Filter the data below down to the lines that contain the word "εκπροσωπώντας", copying each such line.

INPUT FOR THIS TASK:
┏━━

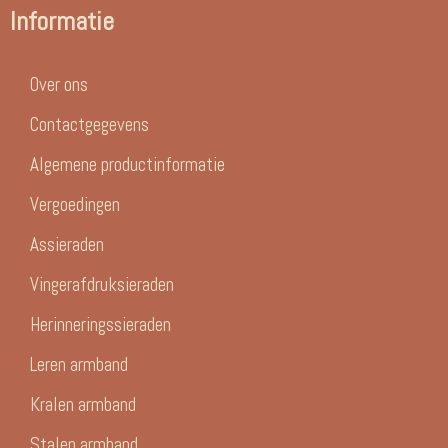
Informatie
Over ons
Contactgegevens
Algemene productinformatie
Vergoedingen
Assieraden
Vingerafdruksieraden
Herinneringssieraden
Leren armband
Kralen armband
Stalen armband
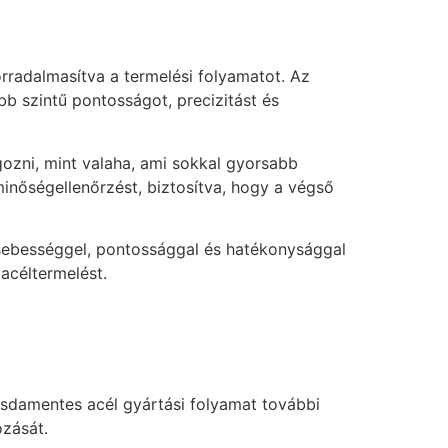
orradalmasítva a termelési folyamatot. Az
b szintű pontosságot, precizitást és
zni, mint valaha, ami sokkal gyorsabb
inőségellenőrzést, biztosítva, hogy a végső
n sebességgel, pontossággal és hatékonysággal
acéltermelést.
ozsdamentes acél gyártási folyamat további
zását.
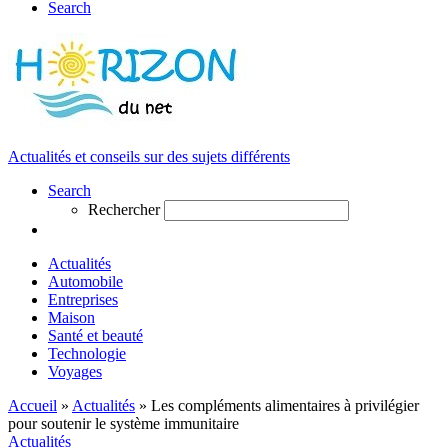
Search
Actualités et conseils sur des sujets différents
Search
Rechercher
Actualités
Automobile
Entreprises
Maison
Santé et beauté
Technologie
Voyages
Accueil
»
Actualités
»
Les compléments alimentaires à privilégier
pour soutenir le système immunitaire
Actualités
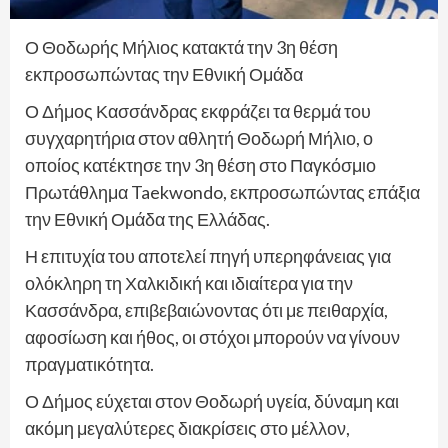
Ο Θοδωρής Μήλιος κατακτά την 3η θέση
εκπροσωπώντας την Εθνική Ομάδα
Ο Δήμος Κασσάνδρας εκφράζει τα θερμά του
συγχαρητήρια στον αθλητή Θοδωρή Μήλιο, ο
οποίος κατέκτησε την 3η θέση στο Παγκόσμιο
Πρωτάθλημα Taekwondo, εκπροσωπώντας επάξια
την Εθνική Ομάδα της Ελλάδας.
Η επιτυχία του αποτελεί πηγή υπερηφάνειας για
ολόκληρη τη Χαλκιδική και ιδιαίτερα για την
Κασσάνδρα, επιβεβαιώνοντας ότι με πειθαρχία,
αφοσίωση και ήθος, οι στόχοι μπορούν να γίνουν
πραγματικότητα.
Ο Δήμος εύχεται στον Θοδωρή υγεία, δύναμη και
ακόμη μεγαλύτερες διακρίσεις στο μέλλον,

┗━━

RESPONSE TO THE TASK:
εκπροσωπώντας την Εθνική Ομάδα
Πρωτάθλημα Taekwondo, εκπροσωπώντας επάξια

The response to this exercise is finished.